Discussion moves on to the ghosts in the novel. Jesmyn says that she wanted Richie to have the agency and power he didn’t have when he was alive. She wanted him to interact with the characters. When she began drafting the book, however, she didn’t know who he was and began writing a novel about a road trip for a family in the American South. There was some magic in this version – Leonie saw a phantom of her boyfriend when she was high and Jojo could communicate with animals – but ultimately Jesmyn decided it didn’t have enough tension. She struggled to write about Leonie originally because she’s not a sympathetic character and didn’t want her to become a villain. Instead, she gave Leonie a brother who died and appeared to her when she was high. ‘She became the type of person who can’t sit with, and therefore live with, her pain.’

Asked what prompted her to edit the anthology The Fire This Time: A New Generation Speaks About Race, Jesmyn talks about the murder of Trayvon Martin and the acquittal of George Zimmerman. Seeing Trayvon Martin tried for his own murder was ‘new and evocative for me. It made me very sad to realise he was just a child. He should’ve been recognised as a child and he wasn’t’. Frustrated, she spent a lot of time on Twitter looking for people pushing back against the narrative being spun in the media about Trayvon Martin’s death. Because of the nature of the platform though, the interesting, comforting things these people said were difficult to find again. Reading James Baldwin’s The Fire Next Time in the library struck a nerve (‘He was honest and frank and would make himself very vulnerable on the page.’) and led Jesmyn to ask contemporary writers and scholars to contribute essays and poems to a new collection.

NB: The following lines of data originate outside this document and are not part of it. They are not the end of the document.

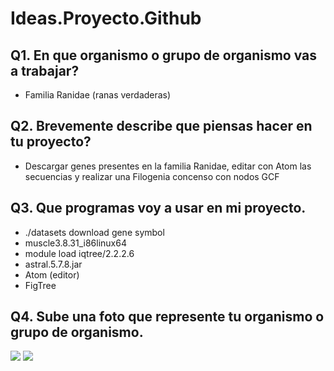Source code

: # Ideas.Proyecto.Github

## Q1. En que organismo o grupo de organismo vas a trabajar?
* Familia Ranidae (ranas verdaderas)

## Q2. Brevemente describe que piensas hacer en tu proyecto?
* Descargar genes presentes en la familia Ranidae, editar con Atom las secuencias y realizar una Filogenia concenso con nodos GCF

## Q3. Que programas voy a usar en mi proyecto.
* ./datasets download gene symbol
* muscle3.8.31_i86linux64
* module load iqtree/2.2.2.6
* astral.5.7.8.jar
* Atom (editor)
* FigTree

## Q4. Sube una foto que represente tu organismo o grupo de organismo.
![ ](https://inaturalist-open-data.s3.amazonaws.com/photos/17781494/medium.jpeg)
![ ](https://inaturalist-open-data.s3.amazonaws.com/photos/5997078/medium.jpg)
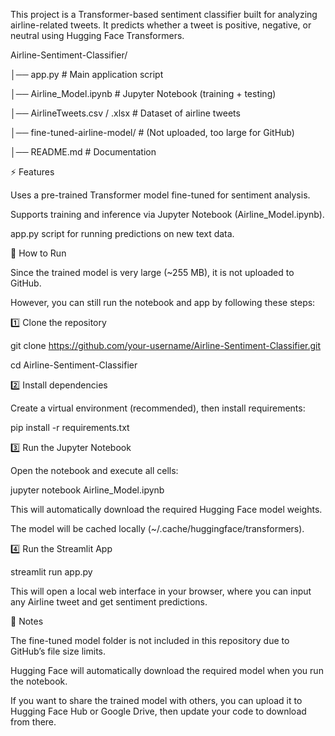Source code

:This project is a Transformer-based sentiment classifier built for analyzing airline-related tweets. It predicts whether a tweet is positive, negative, or neutral using Hugging Face Transformers.

Airline-Sentiment-Classifier/

│── app.py                        # Main application script

│── Airline_Model.ipynb            # Jupyter Notebook (training + testing)

│── AirlineTweets.csv / .xlsx      # Dataset of airline tweets

│── fine-tuned-airline-model/      # (Not uploaded, too large for GitHub)

│── README.md                      # Documentation



⚡ Features

Uses a pre-trained Transformer model fine-tuned for sentiment analysis.

Supports training and inference via Jupyter Notebook (Airline_Model.ipynb).

app.py script for running predictions on new text data.


🚀 How to Run

Since the trained model is very large (~255 MB), it is not uploaded to GitHub.

However, you can still run the notebook and app by following these steps:

1️⃣ Clone the repository

git clone https://github.com/your-username/Airline-Sentiment-Classifier.git

cd Airline-Sentiment-Classifier

2️⃣ Install dependencies

Create a virtual environment (recommended), then install requirements:

pip install -r requirements.txt

3️⃣ Run the Jupyter Notebook

Open the notebook and execute all cells:

jupyter notebook Airline_Model.ipynb

This will automatically download the required Hugging Face model weights.

The model will be cached locally (~/.cache/huggingface/transformers).

4️⃣ Run the Streamlit App

streamlit run app.py

This will open a local web interface in your browser, where you can input any Airline tweet and get sentiment predictions.


📌 Notes

The fine-tuned model folder is not included in this repository due to GitHub’s file size limits.

Hugging Face will automatically download the required model when you run the notebook.

If you want to share the trained model with others, you can upload it to Hugging Face Hub or Google Drive, then update your code to download from there.
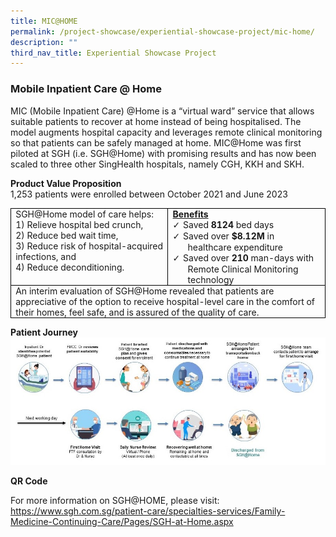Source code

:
 ```yaml
---
title: MIC@HOME
permalink: /project-showcase/experiential-showcase-project/mic-home/
description: ""
third_nav_title: Experiential Showcase Project
---
```

### Mobile Inpatient Care @ Home

MIC (Mobile Inpatient Care) @Home is a “virtual ward” service that allows suitable patients to recover at home instead of being hospitalised. The model augments hospital capacity and leverages remote clinical monitoring so that patients can be safely managed at home. MIC@Home was first piloted at SGH (i.e. SGH@Home) with promising results and has now been scaled to three other SingHealth hospitals, namely CGH, KKH and SKH.

**Product Value Proposition** <br>
1,253 patients were enrolled between October 2021 and June 2023

<table class="MsoTableGrid" border="1" cellspacing="0" cellpadding="0" style="border-collapse:collapse;border:none;mso-border-alt:solid windowtext .5pt;
 mso-yfti-tbllook:1184;mso-padding-alt:0in 5.4pt 0in 5.4pt"><tbody><tr style="mso-yfti-irow:0;mso-yfti-firstrow:yes"><td width="235" valign="top" style="width:225.4pt;border:solid windowtext 1.0pt;
  mso-border-alt:solid windowtext .5pt;padding:0in 5.4pt 0in 5.4pt"><p class="MsoListParagraphCxSpFirst" style="margin:0in;margin-bottom:.0001pt;
  mso-add-space:auto;line-height:normal"><span style="mso-ansi-language:EN-US">SGH@Home model of care helps:</span></p><p class="MsoListParagraphCxSpMiddle" style="margin:0in;margin-bottom:.0001pt;
  mso-add-space:auto;line-height:normal"><span style="mso-ansi-language:EN-US">1) Relieve hospital bed crunch,</span></p><p class="MsoListParagraphCxSpMiddle" style="margin:0in;margin-bottom:.0001pt;
  mso-add-space:auto;line-height:normal"><span style="mso-ansi-language:EN-US">2) Reduce bed wait time,</span></p><p class="MsoListParagraphCxSpMiddle" style="margin:0in;margin-bottom:.0001pt;
  mso-add-space:auto;line-height:normal"><span style="mso-ansi-language:EN-US">3) Reduce risk of hospital-acquired infections, and</span></p><p class="MsoListParagraphCxSpMiddle" style="margin:0in;margin-bottom:.0001pt;
  mso-add-space:auto;line-height:normal"><span style="mso-ansi-language:EN-US">4) Reduce deconditioning.<b><u></u></b></span></p></td><td width="236" valign="top" style="width:225.4pt;border:solid windowtext 1.0pt;
  border-left:none;mso-border-left-alt:solid windowtext .5pt;mso-border-alt:
  solid windowtext .5pt;padding:0in 5.4pt 0in 5.4pt"><p class="MsoListParagraphCxSpMiddle" style="margin:0in;margin-bottom:.0001pt;
  mso-add-space:auto;line-height:normal"><b><u><span style="mso-ansi-language:
  EN-US">Benefits</span></u></b></p><p class="MsoListParagraphCxSpMiddle" style="margin-top:0in;margin-right:0in;
  margin-bottom:0in;margin-left:.25in;margin-bottom:.0001pt;mso-add-space:auto;
  text-indent:-.25in;line-height:normal;mso-list:l0 level1 lfo1"><span style="font-family:Wingdings;mso-fareast-font-family:Wingdings;mso-bidi-font-family:
  Wingdings;mso-ansi-language:EN-US;mso-bidi-font-weight:bold"><span style="mso-list:Ignore">✓<span style="font:7.0pt &quot;Times New Roman&quot;">&nbsp; </span></span></span><span style="mso-ansi-language:EN-US">Saved <b>8124 </b>bed days<b><u></u></b></span></p><p class="MsoListParagraphCxSpMiddle" style="margin-top:0in;margin-right:0in;
  margin-bottom:0in;margin-left:.25in;margin-bottom:.0001pt;mso-add-space:auto;
  text-indent:-.25in;line-height:normal;mso-list:l0 level1 lfo1"><span style="font-family:Wingdings;mso-fareast-font-family:Wingdings;mso-bidi-font-family:
  Wingdings;mso-ansi-language:EN-US;mso-bidi-font-weight:bold"><span style="mso-list:Ignore">✓<span style="font:7.0pt &quot;Times New Roman&quot;">&nbsp; </span></span></span><span style="mso-ansi-language:EN-US">Saved over <b>$8.12M </b>in healthcare expenditure<b><u></u></b></span></p><p class="MsoListParagraphCxSpLast" style="margin-top:0in;margin-right:0in;
  margin-bottom:0in;margin-left:.25in;margin-bottom:.0001pt;mso-add-space:auto;
  text-indent:-.25in;line-height:normal;mso-list:l0 level1 lfo1"><span style="font-family:Wingdings;mso-fareast-font-family:Wingdings;mso-bidi-font-family:
  Wingdings;mso-ansi-language:EN-US;mso-bidi-font-weight:bold"><span style="mso-list:Ignore">✓<span style="font:7.0pt &quot;Times New Roman&quot;">&nbsp; </span></span></span><span style="mso-ansi-language:EN-US">Saved over <b>210</b>&nbsp;man-days with Remote Clinical Monitoring technology<b><u></u></b></span></p></td></tr><tr style="mso-yfti-irow:1;mso-yfti-lastrow:yes"><td width="471" colspan="2" valign="top" style="width:450.8pt;border:solid windowtext 1.0pt;
  border-top:none;mso-border-top-alt:solid windowtext .5pt;mso-border-alt:solid windowtext .5pt;
  padding:0in 5.4pt 0in 5.4pt"><p class="MsoListParagraph" style="margin:0in;margin-bottom:.0001pt;mso-add-space:
  auto;line-height:normal"><span style="mso-ansi-language:EN-US">An interim evaluation of SGH@Home revealed that patients are appreciative of the option to receive hospital-level care in the comfort of their homes, feel safe, and is assured of the quality of care.<b><u></u></b></span></p></td></tr></tbody></table>
	
**Patient Journey** <br>
![](/images/Experiential%20Showcases/MIC@HOME/image%201.jpg)

**QR Code** <br>



For more information on SGH@HOME, please visit: https://www.sgh.com.sg/patient-care/specialties-services/Family-Medicine-Continuing-Care/Pages/SGH-at-Home.aspx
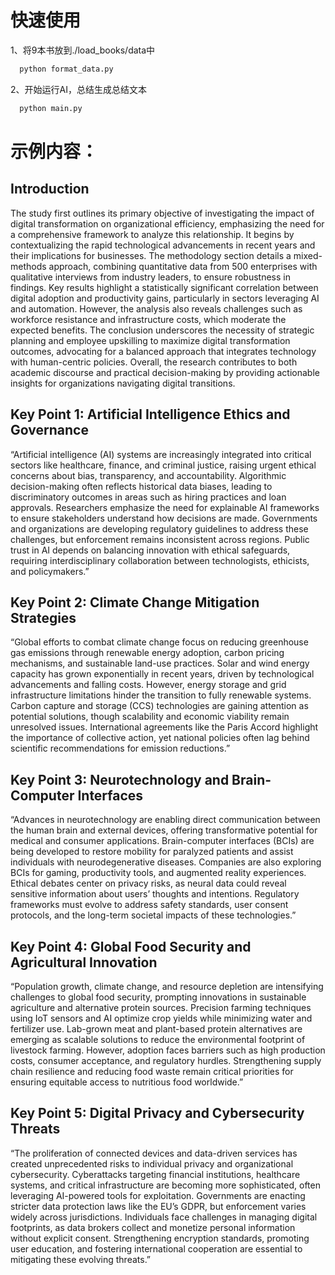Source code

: # 快速使用
1、将9本书放到./load_books/data中
```bash
  python format_data.py
```
2、开始运行AI，总结生成总结文本
```bash
  python main.py
```

# 示例内容：
## Introduction  
The study first outlines its primary objective of investigating the impact of digital transformation on organizational efficiency, emphasizing the need for a comprehensive framework to analyze this relationship. It begins by contextualizing the rapid technological advancements in recent years and their implications for businesses. The methodology section details a mixed-methods approach, combining quantitative data from 500 enterprises with qualitative interviews from industry leaders, to ensure robustness in findings. Key results highlight a statistically significant correlation between digital adoption and productivity gains, particularly in sectors leveraging AI and automation. However, the analysis also reveals challenges such as workforce resistance and infrastructure costs, which moderate the expected benefits. The conclusion underscores the necessity of strategic planning and employee upskilling to maximize digital transformation outcomes, advocating for a balanced approach that integrates technology with human-centric policies. Overall, the research contributes to both academic discourse and practical decision-making by providing actionable insights for organizations navigating digital transitions.

## Key Point 1: Artificial Intelligence Ethics and Governance  
“Artificial intelligence (AI) systems are increasingly integrated into critical sectors like healthcare, finance, and criminal justice, raising urgent ethical concerns about bias, transparency, and accountability. Algorithmic decision-making often reflects historical data biases, leading to discriminatory outcomes in areas such as hiring practices and loan approvals. Researchers emphasize the need for explainable AI frameworks to ensure stakeholders understand how decisions are made. Governments and organizations are developing regulatory guidelines to address these challenges, but enforcement remains inconsistent across regions. Public trust in AI depends on balancing innovation with ethical safeguards, requiring interdisciplinary collaboration between technologists, ethicists, and policymakers.”  

## Key Point 2: Climate Change Mitigation Strategies  
“Global efforts to combat climate change focus on reducing greenhouse gas emissions through renewable energy adoption, carbon pricing mechanisms, and sustainable land-use practices. Solar and wind energy capacity has grown exponentially in recent years, driven by technological advancements and falling costs. However, energy storage and grid infrastructure limitations hinder the transition to fully renewable systems. Carbon capture and storage (CCS) technologies are gaining attention as potential solutions, though scalability and economic viability remain unresolved issues. International agreements like the Paris Accord highlight the importance of collective action, yet national policies often lag behind scientific recommendations for emission reductions.”  

## Key Point 3: Neurotechnology and Brain-Computer Interfaces  
“Advances in neurotechnology are enabling direct communication between the human brain and external devices, offering transformative potential for medical and consumer applications. Brain-computer interfaces (BCIs) are being developed to restore mobility for paralyzed patients and assist individuals with neurodegenerative diseases. Companies are also exploring BCIs for gaming, productivity tools, and augmented reality experiences. Ethical debates center on privacy risks, as neural data could reveal sensitive information about users’ thoughts and intentions. Regulatory frameworks must evolve to address safety standards, user consent protocols, and the long-term societal impacts of these technologies.”  

## Key Point 4: Global Food Security and Agricultural Innovation  
“Population growth, climate change, and resource depletion are intensifying challenges to global food security, prompting innovations in sustainable agriculture and alternative protein sources. Precision farming techniques using IoT sensors and AI optimize crop yields while minimizing water and fertilizer use. Lab-grown meat and plant-based protein alternatives are emerging as scalable solutions to reduce the environmental footprint of livestock farming. However, adoption faces barriers such as high production costs, consumer acceptance, and regulatory hurdles. Strengthening supply chain resilience and reducing food waste remain critical priorities for ensuring equitable access to nutritious food worldwide.”  

## Key Point 5: Digital Privacy and Cybersecurity Threats  
“The proliferation of connected devices and data-driven services has created unprecedented risks to individual privacy and organizational cybersecurity. Cyberattacks targeting financial institutions, healthcare systems, and critical infrastructure are becoming more sophisticated, often leveraging AI-powered tools for exploitation. Governments are enacting stricter data protection laws like the EU’s GDPR, but enforcement varies widely across jurisdictions. Individuals face challenges in managing digital footprints, as data brokers collect and monetize personal information without explicit consent. Strengthening encryption standards, promoting user education, and fostering international cooperation are essential to mitigating these evolving threats.”
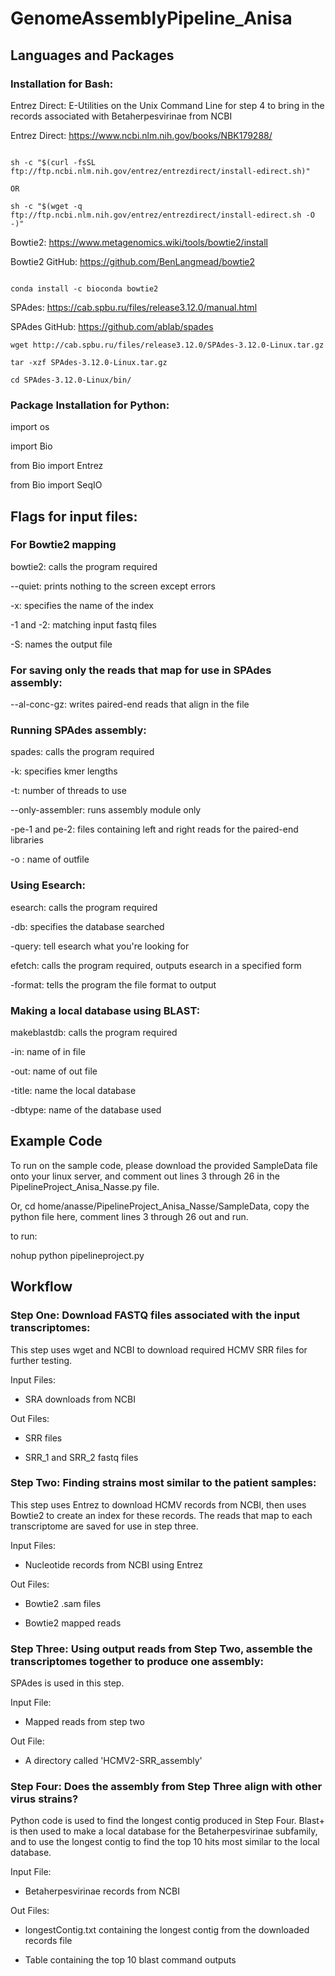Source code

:# GenomeAssemblyPipeline_Anisa

## Languages and Packages

### Installation for Bash: 

Entrez Direct: E-Utilities on the Unix Command Line for step 4 to bring in the records associated with Betaherpesvirinae from NCBI 

Entrez Direct: https://www.ncbi.nlm.nih.gov/books/NBK179288/ 
```

sh -c "$(curl -fsSL ftp://ftp.ncbi.nlm.nih.gov/entrez/entrezdirect/install-edirect.sh)"

OR

sh -c "$(wget -q ftp://ftp.ncbi.nlm.nih.gov/entrez/entrezdirect/install-edirect.sh -O -)"
```

Bowtie2: https://www.metagenomics.wiki/tools/bowtie2/install

Bowtie2 GitHub: https://github.com/BenLangmead/bowtie2

```

conda install -c bioconda bowtie2

```

SPAdes: https://cab.spbu.ru/files/release3.12.0/manual.html

SPAdes GitHub: https://github.com/ablab/spades

```
wget http://cab.spbu.ru/files/release3.12.0/SPAdes-3.12.0-Linux.tar.gz

tar -xzf SPAdes-3.12.0-Linux.tar.gz

cd SPAdes-3.12.0-Linux/bin/
```

### Package Installation for Python: 


import os

import Bio

from Bio import Entrez 

from Bio import SeqIO


## Flags for input files: 

### For Bowtie2 mapping 

bowtie2: calls the program required 

--quiet: prints nothing to the screen except errors 

-x: specifies the name of the index 

-1 and -2: matching input fastq files 

-S: names the output file 


### For saving only the reads that map for use in SPAdes assembly: 

--al-conc-gz: writes paired-end reads that align in the file 


### Running SPAdes assembly: 

spades: calls the program required 

-k: specifies kmer lengths  

-t: number of threads to use

--only-assembler: runs assembly module only

-pe-1 and pe-2: files containing left and right reads for the paired-end libraries 

-o : name of outfile


### Using Esearch: 

esearch: calls the program required 

-db: specifies the database searched 

-query: tell esearch what you're looking for 

efetch: calls the program required, outputs esearch in a specified form 

-format: tells the program the file format to output 



### Making a local database using BLAST: 

makeblastdb: calls the program required 

-in: name of in file 

-out: name of out file 

-title: name the local database 

-dbtype: name of the database used 


## Example Code
To run on the sample code, please download the provided SampleData file onto your linux server, and comment out lines 3 through 26 in the PipelineProject_Anisa_Nasse.py file. 

Or, cd home/anasse/PipelineProject_Anisa_Nasse/SampleData, copy the python file here, comment lines 3 through 26 out and run.  

to run: 

nohup python pipelineproject.py

## Workflow

### Step One: Download FASTQ files associated with the input transcriptomes: 

This step uses wget and NCBI to download required HCMV SRR files for further testing. 

Input Files: 

- SRA downloads from NCBI 

Out Files: 

- SRR files 

- SRR_1 and SRR_2 fastq files 

### Step Two: Finding strains most similar to the patient samples: 

This step uses Entrez to download HCMV records from NCBI, then uses Bowtie2 to create an index for these records. 
The reads that map to each transcriptome are saved for use in step three. 

Input Files: 

- Nucleotide records from NCBI using Entrez

Out Files: 

- Bowtie2 .sam files 

- Bowtie2 mapped reads  

### Step Three: Using output reads from Step Two, assemble the transcriptomes together to produce one assembly: 

SPAdes is used in this step. 

Input File: 

- Mapped reads from step two 

Out File: 

- A directory called 'HCMV2-SRR_assembly' 

### Step Four: Does the assembly from Step Three align with other virus strains? 

Python code is used to find the longest contig produced in Step Four. Blast+ is then used to make a local database for the 
Betaherpesvirinae subfamily, and to use the longest contig to find the top 10 hits most similar to the local database. 

Input File: 

- Betaherpesvirinae records from NCBI

Out Files: 

- longestContig.txt containing the longest contig from the downloaded records file 

- Table containing the top 10 blast command outputs 



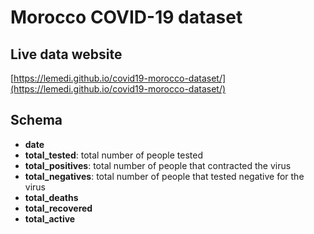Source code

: # Morocco COVID-19 dataset
## Live data website

[https://lemedi.github.io/covid19-morocco-dataset/](https://lemedi.github.io/covid19-morocco-dataset/)

## Schema

- **date**
- **total_tested**: total number of people tested
- **total_positives**: total number of people that contracted the virus
- **total_negatives**: total number of people that tested negative for the virus
- **total_deaths**
- **total_recovered**
- **total_active**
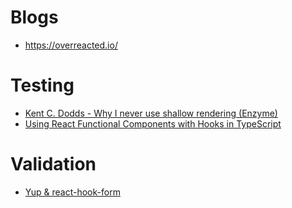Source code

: # Blogs

* https://overreacted.io/

# Testing

* [Kent C. Dodds - Why I never use shallow rendering (Enzyme)](https://kentcdodds.com/blog/why-i-never-use-shallow-rendering)
* [Using React Functional Components with Hooks in TypeScript](https://levelup.gitconnected.com/using-react-functional-components-with-hooks-in-typescript-6d61075edddc)

# Validation

* [Yup & react-hook-form](https://medium.com/@angular_evan/yup-you-should-use-react-hook-form-9864d8bc80ef)
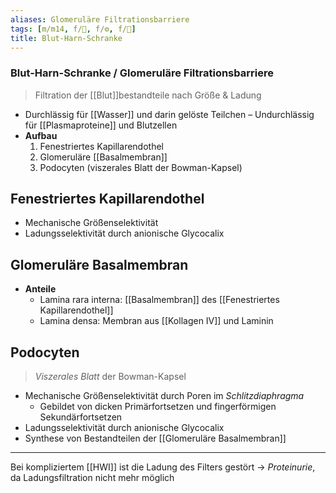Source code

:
 ```yaml
---
aliases: Glomeruläre Filtrationsbarriere
tags: [m/m14, f/🍺, f/⚙️, f/🔬]
title: Blut-Harn-Schranke
---
```

### Blut-Harn-Schranke / Glomeruläre Filtrationsbarriere
>  Filtration der [[Blut]]bestandteile nach Größe & Ladung
- Durchlässig für [[Wasser]] und darin gelöste Teilchen – Undurchlässig für [[Plasmaproteine]] und Blutzellen
- **Aufbau**
	1. Fenestriertes Kapillarendothel
	2. Glomeruläre [[Basalmembran]]
	3. Podocyten (viszerales Blatt der Bowman-Kapsel)
## Fenestriertes Kapillarendothel
- Mechanische Größenselektivität
- Ladungsselektivität durch anionische Glycocalix

## Glomeruläre Basalmembran
- **Anteile**
	- Lamina rara interna: [[Basalmembran]] des [[Fenestriertes Kapillarendothel]]
	- Lamina densa: Membran aus [[Kollagen IV]] und Laminin

## Podocyten
> *Viszerales Blatt* der Bowman-Kapsel 

- Mechanische Größenselektivität durch Poren im *Schlitzdiaphragma*
	- Gebildet von dicken Primärfortsetzen und fingerförmigen Sekundärfortsetzen
- Ladungsselektivität durch anionische Glycocalix
- Synthese von Bestandteilen der [[Glomeruläre Basalmembran]]

---
Bei kompliziertem [[HWI]] ist die Ladung des Filters gestört → *Proteinurie*, da Ladungsfiltration nicht mehr möglich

Did Jesmyn see her own experience in books when she was a child? ‘It was definitely something I yearned for.’ Jesmyn says she was a prolific reader and realised quickly she was drawn to books with protagonists who were girls. They had more agency when she herself felt powerless. ‘They were unruly and loud and I admired them.’ She didn’t see any modern, poor black girls in these books though and plans to begin working a book for 10-13 year olds soon.

A member of the audience asks about the importance of family in Jesmyn’s work. ‘I’m choosing to write about poor, black people and I think one of the ways they’ve survived has been to rely on each other and rely on the care, affection and tenderness they can get from each other.’ Jesmyn refers to her previous novel Salvage the Bones and the way in which the characters can feel joy with each other. In Sing, Unburied, Sing the relationships between siblings is important as is those between the grandparents and the grandchildren. ‘They’ve received a foundation of love and care and tenderness that will help them to survive and bear the outside world.’

Anita ends the conversation by asking Jesmyn if she’s started planning her next adult novel. She has and it’s set in New Orleans and surrounding areas during the height of the domestic slave trade. ‘It’s going to be very heavy. It’s very difficult to sit with that character’s experience.’ Will her children’s book be lighter? She says there will have to be some conflict but it will be very different to the travails the characters have to live through in her adult novels. She wants the protagonist to have agency, power and magic in her life. She wants the reader to be able to put themselves in her place. ‘Good adventures with little danger.’